J'attends de la Commission nationale de vidéosurveillance, instance indépendante créée par le législateur, qu'elle soit garante des libertés: liberté individuelle, droit à l'intimité de la vie privée, droit à l'image, droit à l'oubli, transparence. Elle doit inscrire ses pas dans ceux de l'Observatoire National de la Délinquance, grâce à qui désormais, les statistiques de la délinquance sont placées sous le sceau de la transparence.

Je compte ainsi sur la Commission pour me faire toutes les suggestions pour la protection effective des libertés, le fonctionnement des commissions départementales, le renforcement des droits de la personne humaine dans le cadre de la vidéosurveillance.

La composition de la commission est un gage d'indépendance donné à ceux qui en douteraient. Parlementaires de la majorité comme de l'opposition, représentant des Barreaux, des communes et des maires de France, des entreprises de sécurité, des chambres de commerce, directeurs d'administration centrale, tous avez un haut niveau d'exigence et d'éthique.
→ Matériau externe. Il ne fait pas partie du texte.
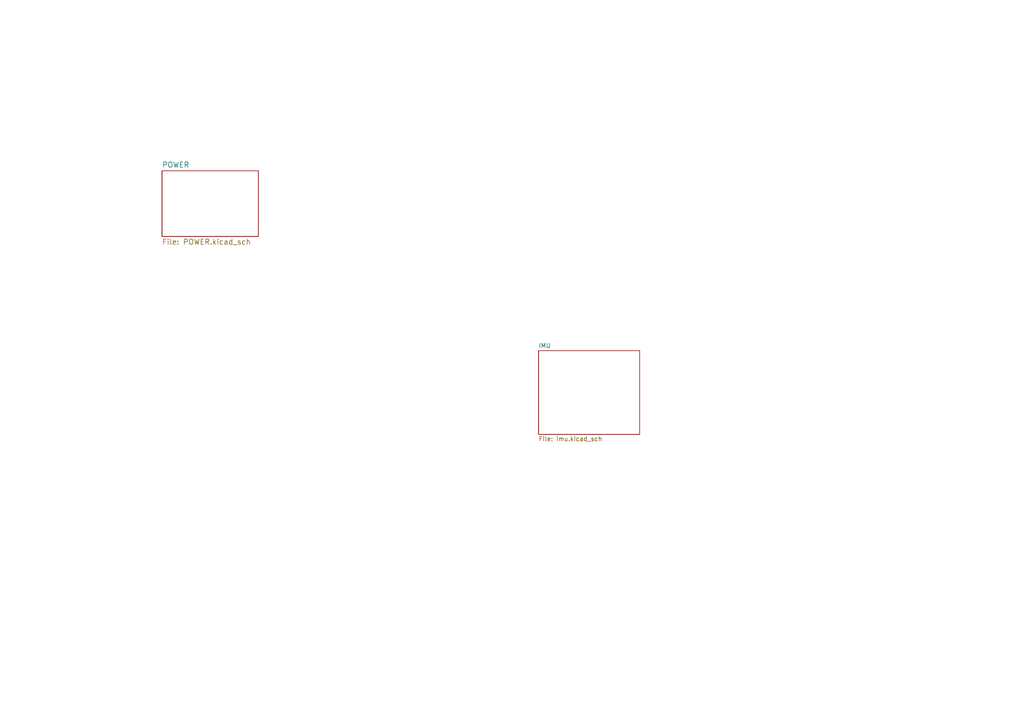
<source format=kicad_sch>
(kicad_sch (version 20211123) (generator eeschema)

  (uuid 986747b3-f774-4e15-9122-a9497f8905e7)

  (paper "A4")

  (title_block
    (title "IMX-RT 1021 in LQFP144 board")
    (date "2018-07-07")
    (rev "0.1")
    (company "CIAA Project")
  )

  (lib_symbols
  )


  (sheet (at 46.99 49.53) (size 27.94 19.05) (fields_autoplaced)
    (stroke (width 0) (type solid) (color 0 0 0 0))
    (fill (color 0 0 0 0.0000))
    (uuid 00000000-0000-0000-0000-00005b320d15)
    (property "Sheet name" "POWER" (id 0) (at 46.99 48.6914 0)
      (effects (font (size 1.524 1.524)) (justify left bottom))
    )
    (property "Sheet file" "POWER.kicad_sch" (id 1) (at 46.99 69.2662 0)
      (effects (font (size 1.524 1.524)) (justify left top))
    )
  )

  (sheet (at 156.21 101.727) (size 29.337 24.257) (fields_autoplaced)
    (stroke (width 0.1524) (type solid) (color 0 0 0 0))
    (fill (color 0 0 0 0.0000))
    (uuid c9002ae1-1faf-4abf-9570-2701aa6a28bd)
    (property "Sheet name" "IMU" (id 0) (at 156.21 101.0154 0)
      (effects (font (size 1.27 1.27)) (justify left bottom))
    )
    (property "Sheet file" "imu.kicad_sch" (id 1) (at 156.21 126.5686 0)
      (effects (font (size 1.27 1.27)) (justify left top))
    )
  )

  (sheet_instances
    (path "/" (page "1"))
    (path "/00000000-0000-0000-0000-00005b320d15" (page "2"))
    (path "/c9002ae1-1faf-4abf-9570-2701aa6a28bd" (page "6"))
  )

  (symbol_instances
    (path "/c9002ae1-1faf-4abf-9570-2701aa6a28bd/fb11f72d-7b57-468a-84bf-72d6c35e43c7"
      (reference "#FLG0101") (unit 1) (value "PWR_FLAG") (footprint "")
    )
    (path "/c9002ae1-1faf-4abf-9570-2701aa6a28bd/e4eae147-8722-4a33-bd6e-d8a513fdb261"
      (reference "#FLG0102") (unit 1) (value "PWR_FLAG") (footprint "")
    )
    (path "/00000000-0000-0000-0000-00005b320d15/492c3cb7-9313-45ed-a5a1-bf2fbb5c592f"
      (reference "#FLG0103") (unit 1) (value "PWR_FLAG") (footprint "")
    )
    (path "/00000000-0000-0000-0000-00005b320d15/00000000-0000-0000-0000-00005b342a21"
      (reference "#PWR023") (unit 1) (value "+5V") (footprint "")
    )
    (path "/00000000-0000-0000-0000-00005b320d15/00000000-0000-0000-0000-00005b342a8b"
      (reference "#PWR024") (unit 1) (value "+3.3V") (footprint "")
    )
    (path "/00000000-0000-0000-0000-00005b320d15/00000000-0000-0000-0000-00005b342c6e"
      (reference "#PWR025") (unit 1) (value "GND") (footprint "")
    )
    (path "/00000000-0000-0000-0000-00005b320d15/00000000-0000-0000-0000-00005b6b04ca"
      (reference "#PWR035") (unit 1) (value "+3.3V") (footprint "")
    )
    (path "/00000000-0000-0000-0000-00005b320d15/00000000-0000-0000-0000-00005b97e9fc"
      (reference "#PWR092") (unit 1) (value "GND") (footprint "")
    )
    (path "/c9002ae1-1faf-4abf-9570-2701aa6a28bd/3ffeda55-2abf-498f-a46b-9b64a89036d7"
      (reference "#PWR0101") (unit 1) (value "+5V") (footprint "")
    )
    (path "/c9002ae1-1faf-4abf-9570-2701aa6a28bd/ceb2fb87-7b02-4b27-b9cf-ee01695f3265"
      (reference "#PWR0102") (unit 1) (value "GND") (footprint "")
    )
    (path "/c9002ae1-1faf-4abf-9570-2701aa6a28bd/203f4cd5-627e-454a-ba95-9ac2c0b27c84"
      (reference "#PWR0501") (unit 1) (value "GND") (footprint "")
    )
    (path "/c9002ae1-1faf-4abf-9570-2701aa6a28bd/9da07b9a-4215-4542-ae14-d6b424f17ecb"
      (reference "#PWR0502") (unit 1) (value "+3.3V") (footprint "")
    )
    (path "/c9002ae1-1faf-4abf-9570-2701aa6a28bd/65b5da4c-a1f8-45a5-9031-ccce9cb97237"
      (reference "#PWR0503") (unit 1) (value "+3.3V") (footprint "")
    )
    (path "/c9002ae1-1faf-4abf-9570-2701aa6a28bd/43a972a0-d239-422b-8f87-b3a8bf499e2b"
      (reference "#PWR0504") (unit 1) (value "GND") (footprint "")
    )
    (path "/c9002ae1-1faf-4abf-9570-2701aa6a28bd/16dc72b0-0775-4ff9-b337-c5e36713d8f8"
      (reference "#PWR0505") (unit 1) (value "GND") (footprint "")
    )
    (path "/c9002ae1-1faf-4abf-9570-2701aa6a28bd/e63bed55-7124-4b1b-9d6e-9e63f3448bec"
      (reference "#PWR0506") (unit 1) (value "GND") (footprint "")
    )
    (path "/c9002ae1-1faf-4abf-9570-2701aa6a28bd/705fe828-3df7-4887-b1b6-0abd4ee7a06a"
      (reference "#PWR0507") (unit 1) (value "GND") (footprint "")
    )
    (path "/00000000-0000-0000-0000-00005b320d15/00000000-0000-0000-0000-00005b9557d6"
      (reference "C58") (unit 1) (value "1u") (footprint "Capacitor_SMD:C_0402_1005Metric")
    )
    (path "/00000000-0000-0000-0000-00005b320d15/00000000-0000-0000-0000-00005b341f01"
      (reference "C59") (unit 1) (value "2.2u") (footprint "Capacitor_SMD:C_0402_1005Metric")
    )
    (path "/00000000-0000-0000-0000-00005b320d15/00000000-0000-0000-0000-00005b342236"
      (reference "C60") (unit 1) (value "1u") (footprint "Capacitor_SMD:C_0402_1005Metric")
    )
    (path "/c9002ae1-1faf-4abf-9570-2701aa6a28bd/dd9cce58-66c7-41b9-ab80-9c206c889e91"
      (reference "C501") (unit 1) (value "0u1") (footprint "Capacitor_SMD:C_0402_1005Metric")
    )
    (path "/c9002ae1-1faf-4abf-9570-2701aa6a28bd/6b306945-be7a-43d0-b286-57985497487d"
      (reference "C502") (unit 1) (value "0u1") (footprint "Capacitor_SMD:C_0402_1005Metric")
    )
    (path "/00000000-0000-0000-0000-00005b320d15/c48a8d2c-dc20-405a-9ae5-e001707f4071"
      (reference "D1") (unit 1) (value "LED") (footprint "LED_SMD:LED_0402_1005Metric")
    )
    (path "/00000000-0000-0000-0000-00005b320d15/940331c5-54b1-4212-b6b8-679a661d1f1d"
      (reference "FB1") (unit 1) (value "120R") (footprint "1024 Library:BLM18AG102BH1D")
    )
    (path "/00000000-0000-0000-0000-00005b320d15/877c8f6f-211c-4b20-abf7-643f325efd4f"
      (reference "FID1") (unit 1) (value "Fiducial") (footprint "Fiducial:Fiducial_0.75mm_Mask1.5mm")
    )
    (path "/00000000-0000-0000-0000-00005b320d15/afc3e6ff-cc67-4f98-a307-d9d660e5e8a9"
      (reference "FID2") (unit 1) (value "Fiducial") (footprint "Fiducial:Fiducial_0.75mm_Mask1.5mm")
    )
    (path "/c9002ae1-1faf-4abf-9570-2701aa6a28bd/6e387ad7-f0b2-4a5e-9f77-2132073f4784"
      (reference "J1") (unit 1) (value "Conn_01x08_Male") (footprint "Connector_PinHeader_2.54mm:PinHeader_1x08_P2.54mm_Vertical")
    )
    (path "/00000000-0000-0000-0000-00005b320d15/00000000-0000-0000-0000-00005b6b0275"
      (reference "R23") (unit 1) (value "220R") (footprint "Resistor_SMD:R_0402_1005Metric")
    )
    (path "/00000000-0000-0000-0000-00005b320d15/8c7ae4c4-7906-4cf7-8ad0-9c236aa999fa"
      (reference "TP1") (unit 1) (value "TestPoint") (footprint "TestPoint:TestPoint_Pad_D1.0mm")
    )
    (path "/00000000-0000-0000-0000-00005b320d15/c44220eb-bee2-4d76-a183-d2af9c225823"
      (reference "U1") (unit 1) (value "MIC5219-3.3YM5-TR") (footprint "1024 Library:SOT95P280X145-5N")
    )
    (path "/c9002ae1-1faf-4abf-9570-2701aa6a28bd/d49bde40-c2eb-4c8b-86ba-5da8d0a29ee9"
      (reference "U2") (unit 1) (value "LSM6DSV16XTR") (footprint "1024 Library:LGA-14_1")
    )
  )
)

</source>
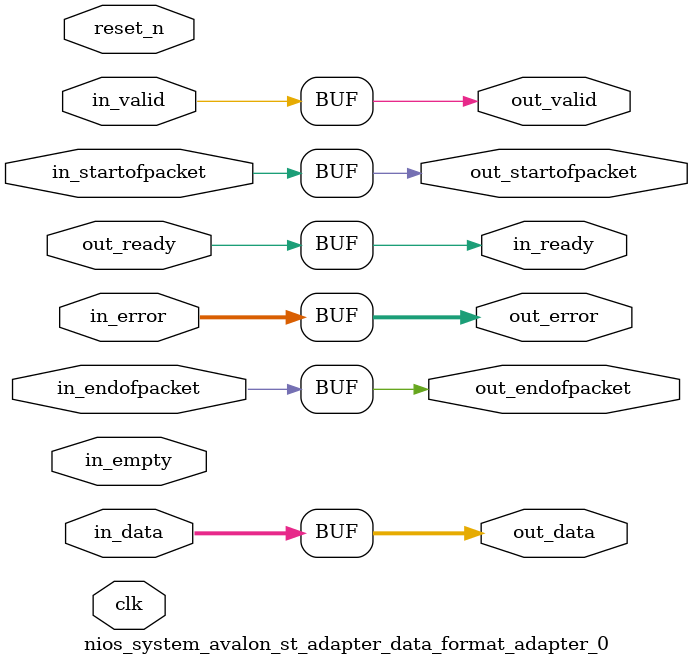
<source format=v>

`timescale 1ns / 100ps
module nios_system_avalon_st_adapter_data_format_adapter_0 (
    
      // Interface: clk
      input              clk,
      // Interface: reset
      input              reset_n,
      // Interface: in
      output reg         in_ready,
      input              in_valid,
      input      [31: 0] in_data,
      input      [ 5: 0] in_error,
      input              in_startofpacket,
      input              in_endofpacket,
      input      [ 1: 0] in_empty,
      // Interface: out
      input              out_ready,
      output reg         out_valid,
      output reg [31: 0] out_data,
      output reg [ 5: 0] out_error,
      output reg         out_startofpacket,
      output reg         out_endofpacket
);



   always @* begin
      in_ready = out_ready;
      out_valid = in_valid;
      out_data = in_data;
      out_error = in_error;
      out_startofpacket = in_startofpacket;
      out_endofpacket = in_endofpacket;


   end

endmodule


</source>
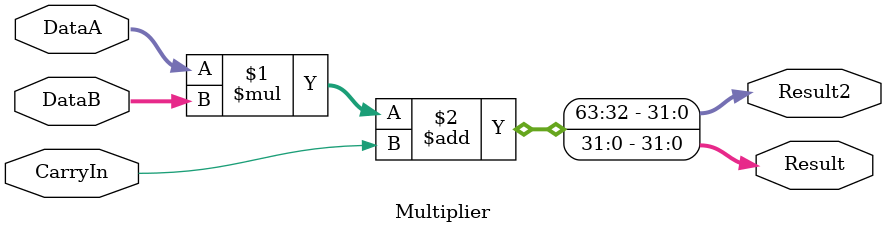
<source format=v>
`timescale 1ns/1ps
module Multiplier( CarryIn,
              DataA,
              DataB,
              Result,
              Result2);
    parameter WIDTH = 32;

    //input
    input CarryIn;
    input [WIDTH-1:0] DataA;
    input [WIDTH-1:0] DataB;

    //output
    output [WIDTH-1:0] Result;
    output [WIDTH-1:0] Result2;

    //func
    assign {Result2,Result} = DataA * DataB + CarryIn;
endmodule
</source>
Je sais qu'ensemble nous saurons trouver et maintenir ce nécessaire point d'équilibre entre sécurité et liberté.

Votre commission trouvera aussi naturellement sa place au côté des deux autres structures pluridisciplinaires constituées pour faire avancer cet objectif.
La première, sous l'impulsion de Philippe MELCHIOR, dont j'ai déjà eu l'occasion d'évoquer la richesse de l'analyse, est un Comité de Pilotage Stratégique. Composée d'experts aux très hautes qualifications, elle sera chargée de concevoir, d'impulser et de me proposer des décisions. Les propositions de ce CPS seront très naturellement à la base de sollicitations régulières d'avis éclairés de la commission nationale.

La seconde structure existe déjà au plan administratif. Il s'agit du secrétariat général du Comité Interministériel de Prévention de la Délinquance, dont Hervé MASUREL a la responsabilité. Accoutumé par nature à l'interministérialité, attributaire des fonds au niveau central et local, et doté d'une organisation interne fonctionnelle, le SG-CIPD aura un rôle majeur de mise en œuvre.

Il assurera l'ingénierie administrative et financière de la politique choisie, et veillera à la bonne coordination des différents acteurs. Avec cet ensemble, conception et proposition du Comité de Pilotage Stratégique, mise en œuvre par le SG-CIPD, et avis et contrôle par la Commission Nationale, je suis certaine que nous disposons de tous les atouts pour progresser vite et bien.

Il faut agir sans tarder. La sécurité des Français l'exige. Je sais que tous ceux qui vont participer à cette grande entreprise de modernisation en sont convaincus. Ensemble nous réaliserons cette ambition commune.